You don't need full lighting all the time & I could use either or both lamps depending on circumstance. One lamp was powered by a BB generator, at that time only a Sanyo. In recent years I have used a Union, much better. The Sanyo was only intended to be put on once & left on. As I used barcon gear controls I had space on the down tube for a friction gear lever with which to control not only the on/off function of the generator but also the amount of pressure it exerted on the tyre.

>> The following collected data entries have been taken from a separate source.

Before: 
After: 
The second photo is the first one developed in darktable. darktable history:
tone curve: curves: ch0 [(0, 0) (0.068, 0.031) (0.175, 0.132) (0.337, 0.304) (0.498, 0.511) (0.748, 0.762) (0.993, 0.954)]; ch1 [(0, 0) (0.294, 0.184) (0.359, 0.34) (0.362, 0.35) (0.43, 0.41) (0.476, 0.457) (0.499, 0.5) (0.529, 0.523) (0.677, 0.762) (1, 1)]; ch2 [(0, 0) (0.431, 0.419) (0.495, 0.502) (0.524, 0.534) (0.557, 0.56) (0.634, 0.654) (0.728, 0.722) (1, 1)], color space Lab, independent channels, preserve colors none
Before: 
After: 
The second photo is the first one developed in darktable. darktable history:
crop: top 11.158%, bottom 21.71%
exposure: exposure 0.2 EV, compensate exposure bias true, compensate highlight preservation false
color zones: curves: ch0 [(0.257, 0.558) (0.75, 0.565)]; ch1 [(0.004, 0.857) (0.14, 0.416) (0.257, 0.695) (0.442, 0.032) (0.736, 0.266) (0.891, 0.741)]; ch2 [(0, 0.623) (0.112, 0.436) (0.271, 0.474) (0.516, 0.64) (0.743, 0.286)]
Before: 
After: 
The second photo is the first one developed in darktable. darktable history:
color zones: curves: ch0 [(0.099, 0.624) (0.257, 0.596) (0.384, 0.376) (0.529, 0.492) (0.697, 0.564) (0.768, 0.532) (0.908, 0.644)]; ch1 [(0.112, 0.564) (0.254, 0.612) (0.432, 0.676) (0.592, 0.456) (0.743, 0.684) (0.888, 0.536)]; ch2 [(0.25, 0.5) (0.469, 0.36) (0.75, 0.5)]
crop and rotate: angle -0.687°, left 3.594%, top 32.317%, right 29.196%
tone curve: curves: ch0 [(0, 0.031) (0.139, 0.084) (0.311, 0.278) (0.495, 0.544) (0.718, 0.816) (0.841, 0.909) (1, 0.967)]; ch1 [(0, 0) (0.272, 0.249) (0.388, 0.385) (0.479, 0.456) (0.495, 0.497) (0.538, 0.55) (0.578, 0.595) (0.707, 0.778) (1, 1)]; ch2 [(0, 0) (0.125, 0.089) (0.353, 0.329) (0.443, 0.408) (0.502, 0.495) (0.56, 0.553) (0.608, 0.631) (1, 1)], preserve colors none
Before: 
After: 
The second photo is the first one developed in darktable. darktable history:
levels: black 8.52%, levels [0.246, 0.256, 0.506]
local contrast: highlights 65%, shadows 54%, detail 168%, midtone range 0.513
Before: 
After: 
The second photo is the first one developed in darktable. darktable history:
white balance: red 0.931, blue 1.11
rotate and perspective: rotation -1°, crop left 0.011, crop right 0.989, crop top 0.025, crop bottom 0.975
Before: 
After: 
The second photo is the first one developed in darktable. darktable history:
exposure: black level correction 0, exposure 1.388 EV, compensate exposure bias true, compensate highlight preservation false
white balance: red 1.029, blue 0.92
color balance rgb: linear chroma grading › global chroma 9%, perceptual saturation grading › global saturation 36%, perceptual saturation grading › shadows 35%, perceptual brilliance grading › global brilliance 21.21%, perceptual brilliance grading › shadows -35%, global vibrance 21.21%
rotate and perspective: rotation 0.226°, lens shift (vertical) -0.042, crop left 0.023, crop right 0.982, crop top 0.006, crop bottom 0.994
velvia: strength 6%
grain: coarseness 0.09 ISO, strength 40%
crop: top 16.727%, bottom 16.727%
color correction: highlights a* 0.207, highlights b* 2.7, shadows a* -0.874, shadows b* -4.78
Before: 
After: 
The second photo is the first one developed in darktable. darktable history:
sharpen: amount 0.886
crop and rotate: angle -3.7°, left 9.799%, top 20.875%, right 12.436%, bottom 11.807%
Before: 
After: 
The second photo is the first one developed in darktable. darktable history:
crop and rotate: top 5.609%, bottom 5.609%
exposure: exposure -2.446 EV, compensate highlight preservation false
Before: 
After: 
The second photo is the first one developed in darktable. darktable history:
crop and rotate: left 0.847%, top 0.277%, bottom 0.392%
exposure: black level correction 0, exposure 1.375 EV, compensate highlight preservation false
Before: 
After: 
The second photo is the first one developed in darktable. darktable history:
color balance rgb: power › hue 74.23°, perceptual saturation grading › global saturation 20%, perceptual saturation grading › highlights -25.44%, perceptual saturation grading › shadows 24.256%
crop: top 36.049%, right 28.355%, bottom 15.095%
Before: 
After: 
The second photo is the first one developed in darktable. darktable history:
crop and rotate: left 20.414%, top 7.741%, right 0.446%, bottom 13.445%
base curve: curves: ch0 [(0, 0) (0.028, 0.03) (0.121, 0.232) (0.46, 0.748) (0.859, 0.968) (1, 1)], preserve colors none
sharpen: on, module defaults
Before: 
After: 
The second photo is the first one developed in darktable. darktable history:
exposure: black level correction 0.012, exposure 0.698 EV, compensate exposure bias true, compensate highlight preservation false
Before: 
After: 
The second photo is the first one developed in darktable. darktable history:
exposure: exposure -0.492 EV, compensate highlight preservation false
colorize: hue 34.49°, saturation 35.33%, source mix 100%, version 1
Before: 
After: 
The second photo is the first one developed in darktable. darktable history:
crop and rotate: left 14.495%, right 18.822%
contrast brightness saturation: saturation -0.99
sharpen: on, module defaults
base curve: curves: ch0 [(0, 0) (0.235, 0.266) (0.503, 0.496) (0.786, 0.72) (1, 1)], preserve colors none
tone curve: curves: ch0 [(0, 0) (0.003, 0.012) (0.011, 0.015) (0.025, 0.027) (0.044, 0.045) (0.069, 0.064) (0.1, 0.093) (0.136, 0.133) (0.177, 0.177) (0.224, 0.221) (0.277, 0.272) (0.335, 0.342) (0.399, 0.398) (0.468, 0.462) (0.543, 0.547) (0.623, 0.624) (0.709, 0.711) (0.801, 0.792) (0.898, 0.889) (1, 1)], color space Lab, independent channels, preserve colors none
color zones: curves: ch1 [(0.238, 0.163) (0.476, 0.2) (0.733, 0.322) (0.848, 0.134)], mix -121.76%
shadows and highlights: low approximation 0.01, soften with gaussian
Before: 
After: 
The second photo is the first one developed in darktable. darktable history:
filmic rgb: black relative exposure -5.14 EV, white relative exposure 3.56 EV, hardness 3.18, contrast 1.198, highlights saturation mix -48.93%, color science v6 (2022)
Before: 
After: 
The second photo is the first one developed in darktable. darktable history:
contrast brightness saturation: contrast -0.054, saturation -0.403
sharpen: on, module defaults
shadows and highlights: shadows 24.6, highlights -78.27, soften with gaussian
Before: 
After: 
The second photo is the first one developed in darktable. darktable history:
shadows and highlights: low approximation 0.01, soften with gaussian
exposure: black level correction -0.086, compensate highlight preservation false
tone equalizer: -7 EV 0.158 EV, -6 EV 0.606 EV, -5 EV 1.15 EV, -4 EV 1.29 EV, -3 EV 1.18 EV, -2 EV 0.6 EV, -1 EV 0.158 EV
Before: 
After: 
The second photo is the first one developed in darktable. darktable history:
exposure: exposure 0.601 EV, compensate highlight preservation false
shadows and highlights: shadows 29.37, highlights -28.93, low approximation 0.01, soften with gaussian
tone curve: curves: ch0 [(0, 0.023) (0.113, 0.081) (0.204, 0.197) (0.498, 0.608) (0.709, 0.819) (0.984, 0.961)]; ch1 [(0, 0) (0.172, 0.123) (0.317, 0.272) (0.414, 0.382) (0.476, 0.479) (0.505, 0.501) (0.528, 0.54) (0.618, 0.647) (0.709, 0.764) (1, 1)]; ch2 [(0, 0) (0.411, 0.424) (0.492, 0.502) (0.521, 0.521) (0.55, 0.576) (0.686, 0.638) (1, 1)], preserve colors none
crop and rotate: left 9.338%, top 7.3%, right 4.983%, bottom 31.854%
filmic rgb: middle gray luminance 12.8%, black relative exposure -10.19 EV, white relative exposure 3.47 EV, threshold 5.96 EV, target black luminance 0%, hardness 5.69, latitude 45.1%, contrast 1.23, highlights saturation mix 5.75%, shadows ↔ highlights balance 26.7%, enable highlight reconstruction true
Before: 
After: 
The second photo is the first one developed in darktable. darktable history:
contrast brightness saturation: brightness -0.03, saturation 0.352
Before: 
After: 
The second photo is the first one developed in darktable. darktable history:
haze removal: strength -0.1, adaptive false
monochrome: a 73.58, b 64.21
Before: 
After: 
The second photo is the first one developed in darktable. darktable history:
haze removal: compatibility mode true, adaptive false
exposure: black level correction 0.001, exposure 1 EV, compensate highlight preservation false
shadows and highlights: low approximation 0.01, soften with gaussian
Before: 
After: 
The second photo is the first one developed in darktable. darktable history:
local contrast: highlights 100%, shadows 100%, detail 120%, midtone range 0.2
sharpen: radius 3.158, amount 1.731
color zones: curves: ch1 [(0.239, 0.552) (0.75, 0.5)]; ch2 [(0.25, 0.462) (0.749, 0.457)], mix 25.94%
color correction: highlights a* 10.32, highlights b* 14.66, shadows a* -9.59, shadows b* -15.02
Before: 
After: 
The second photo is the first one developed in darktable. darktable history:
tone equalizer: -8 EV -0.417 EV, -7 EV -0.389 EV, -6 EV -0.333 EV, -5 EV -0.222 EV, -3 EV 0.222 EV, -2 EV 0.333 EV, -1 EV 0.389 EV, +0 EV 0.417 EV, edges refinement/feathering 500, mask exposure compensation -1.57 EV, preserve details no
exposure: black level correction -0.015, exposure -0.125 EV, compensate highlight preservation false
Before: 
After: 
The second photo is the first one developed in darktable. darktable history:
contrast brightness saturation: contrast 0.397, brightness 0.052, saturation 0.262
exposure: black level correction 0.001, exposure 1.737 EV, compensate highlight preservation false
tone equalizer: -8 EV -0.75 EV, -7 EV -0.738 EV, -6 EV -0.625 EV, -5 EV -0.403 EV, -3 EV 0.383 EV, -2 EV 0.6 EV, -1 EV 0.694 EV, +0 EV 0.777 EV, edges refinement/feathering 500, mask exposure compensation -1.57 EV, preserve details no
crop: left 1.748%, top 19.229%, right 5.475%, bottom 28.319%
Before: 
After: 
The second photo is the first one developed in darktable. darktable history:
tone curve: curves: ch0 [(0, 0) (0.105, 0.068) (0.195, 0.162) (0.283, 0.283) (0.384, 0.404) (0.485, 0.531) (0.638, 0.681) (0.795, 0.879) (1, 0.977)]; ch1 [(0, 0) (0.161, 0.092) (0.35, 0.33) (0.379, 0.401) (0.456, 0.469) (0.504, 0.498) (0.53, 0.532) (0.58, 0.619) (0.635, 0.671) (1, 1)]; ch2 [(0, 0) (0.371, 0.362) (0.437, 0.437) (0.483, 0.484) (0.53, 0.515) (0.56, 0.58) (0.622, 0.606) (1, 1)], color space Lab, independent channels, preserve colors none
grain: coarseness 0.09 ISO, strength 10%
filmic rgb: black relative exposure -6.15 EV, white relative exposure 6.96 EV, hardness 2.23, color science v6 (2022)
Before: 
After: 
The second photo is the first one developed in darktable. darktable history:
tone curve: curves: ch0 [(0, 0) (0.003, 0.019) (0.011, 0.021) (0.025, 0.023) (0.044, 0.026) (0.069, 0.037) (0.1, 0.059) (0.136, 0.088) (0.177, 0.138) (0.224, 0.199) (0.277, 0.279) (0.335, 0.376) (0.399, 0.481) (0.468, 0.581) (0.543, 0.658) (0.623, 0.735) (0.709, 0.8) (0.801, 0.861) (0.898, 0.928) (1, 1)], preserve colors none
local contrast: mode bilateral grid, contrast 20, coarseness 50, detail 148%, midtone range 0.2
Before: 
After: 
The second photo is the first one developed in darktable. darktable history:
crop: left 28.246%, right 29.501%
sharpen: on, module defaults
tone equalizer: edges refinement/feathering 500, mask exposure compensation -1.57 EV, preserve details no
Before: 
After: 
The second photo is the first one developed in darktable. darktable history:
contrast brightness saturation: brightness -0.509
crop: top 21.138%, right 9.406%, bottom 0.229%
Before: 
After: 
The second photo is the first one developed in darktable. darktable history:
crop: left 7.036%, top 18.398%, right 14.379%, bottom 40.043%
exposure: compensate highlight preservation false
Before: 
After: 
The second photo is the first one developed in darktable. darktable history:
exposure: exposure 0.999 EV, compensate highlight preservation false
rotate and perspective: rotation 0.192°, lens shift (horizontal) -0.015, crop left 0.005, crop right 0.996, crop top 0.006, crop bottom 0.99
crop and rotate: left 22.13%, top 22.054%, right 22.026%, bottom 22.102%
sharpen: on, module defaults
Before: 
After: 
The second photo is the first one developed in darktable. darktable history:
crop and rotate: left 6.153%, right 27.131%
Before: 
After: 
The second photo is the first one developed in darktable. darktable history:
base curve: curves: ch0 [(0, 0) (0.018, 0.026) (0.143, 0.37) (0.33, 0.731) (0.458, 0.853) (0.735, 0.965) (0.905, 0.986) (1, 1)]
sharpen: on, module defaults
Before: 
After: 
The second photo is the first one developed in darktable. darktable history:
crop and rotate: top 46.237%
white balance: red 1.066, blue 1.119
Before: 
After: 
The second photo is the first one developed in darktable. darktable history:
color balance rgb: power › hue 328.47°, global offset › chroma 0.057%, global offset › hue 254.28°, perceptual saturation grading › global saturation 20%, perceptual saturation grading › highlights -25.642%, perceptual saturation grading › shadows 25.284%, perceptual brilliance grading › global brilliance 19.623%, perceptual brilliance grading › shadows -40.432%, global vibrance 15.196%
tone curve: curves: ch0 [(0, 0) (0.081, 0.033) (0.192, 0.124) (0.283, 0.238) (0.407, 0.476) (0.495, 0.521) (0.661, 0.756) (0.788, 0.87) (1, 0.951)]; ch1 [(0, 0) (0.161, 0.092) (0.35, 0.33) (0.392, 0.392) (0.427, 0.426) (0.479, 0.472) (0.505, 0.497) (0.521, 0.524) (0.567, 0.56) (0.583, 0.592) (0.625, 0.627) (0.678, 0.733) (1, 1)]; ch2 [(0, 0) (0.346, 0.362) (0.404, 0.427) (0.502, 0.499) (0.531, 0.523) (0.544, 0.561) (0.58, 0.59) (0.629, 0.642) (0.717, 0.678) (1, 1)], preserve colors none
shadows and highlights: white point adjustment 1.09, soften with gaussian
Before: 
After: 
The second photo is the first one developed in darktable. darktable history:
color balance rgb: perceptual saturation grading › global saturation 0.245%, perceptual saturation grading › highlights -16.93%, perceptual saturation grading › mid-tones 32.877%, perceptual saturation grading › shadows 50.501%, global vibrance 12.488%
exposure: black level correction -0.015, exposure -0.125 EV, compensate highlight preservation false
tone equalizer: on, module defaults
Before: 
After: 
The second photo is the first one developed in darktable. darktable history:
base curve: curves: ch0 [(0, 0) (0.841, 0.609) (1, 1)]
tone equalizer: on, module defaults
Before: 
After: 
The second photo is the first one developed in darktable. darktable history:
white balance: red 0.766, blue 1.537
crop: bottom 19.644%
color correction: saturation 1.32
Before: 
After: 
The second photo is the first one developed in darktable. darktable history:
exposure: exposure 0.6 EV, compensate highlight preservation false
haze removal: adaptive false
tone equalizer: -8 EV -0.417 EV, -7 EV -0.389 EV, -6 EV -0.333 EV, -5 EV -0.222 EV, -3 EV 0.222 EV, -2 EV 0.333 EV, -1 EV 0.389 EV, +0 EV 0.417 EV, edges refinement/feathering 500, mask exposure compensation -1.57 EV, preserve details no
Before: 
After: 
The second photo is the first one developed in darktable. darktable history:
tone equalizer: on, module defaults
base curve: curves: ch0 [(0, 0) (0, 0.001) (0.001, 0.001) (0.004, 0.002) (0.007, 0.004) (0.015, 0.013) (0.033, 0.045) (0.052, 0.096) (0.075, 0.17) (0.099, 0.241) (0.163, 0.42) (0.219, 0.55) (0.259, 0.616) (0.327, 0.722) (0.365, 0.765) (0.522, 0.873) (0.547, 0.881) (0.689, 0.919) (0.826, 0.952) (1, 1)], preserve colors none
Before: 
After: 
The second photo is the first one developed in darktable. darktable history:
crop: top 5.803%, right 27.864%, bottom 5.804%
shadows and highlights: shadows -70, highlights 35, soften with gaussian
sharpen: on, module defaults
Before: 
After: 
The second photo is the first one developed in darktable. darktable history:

The other headlamp was connected to a 6 volt battery. Originally I was using a Yuasa gel-cell. But for PBP I decided disposable batteries were a better choice. The only problem with that was being sold some dud batteries somewhere enroute back from Brest. A piece of plastic tube with Delrin end caps sealed with o-rings contained the 4 "D" cells & was mounted on the bottle lugs under the downtube. That set up was very good & descending in the dark was fun at about 60/70kph.
In UK this spring I bought one of the new Cateye Opti-Cube LED headlamps but haven't had much occasion to use it. Last month, after a Trans Canada Reunion at the Gillnetter I stayed a bit too long & got to ride home up the Pitt River Dyke in the dark. It isn't a wonderful light, but much better that previous LEDs.Its saving grace is knowing the batteries are unlikely to die on you.
In the unlikely event I was going to do some serious night riding again I would use the Opti-Cube backed with the Union generator running a 3w halogen. What little friction a pressure controlled generator exerts isn't going to be noticed down hill. Uphill you are unlikely to be going fast enough to need that extra light, so you turn the generator off. Very few people use down tube gear levers these days so there is room for a generator control.
The big irritation of these Cateye lamps is the design of the mounts They are intended to be on top of the handlebars. Lower is better. Down on the forks the lamps give a better spread of light along the road.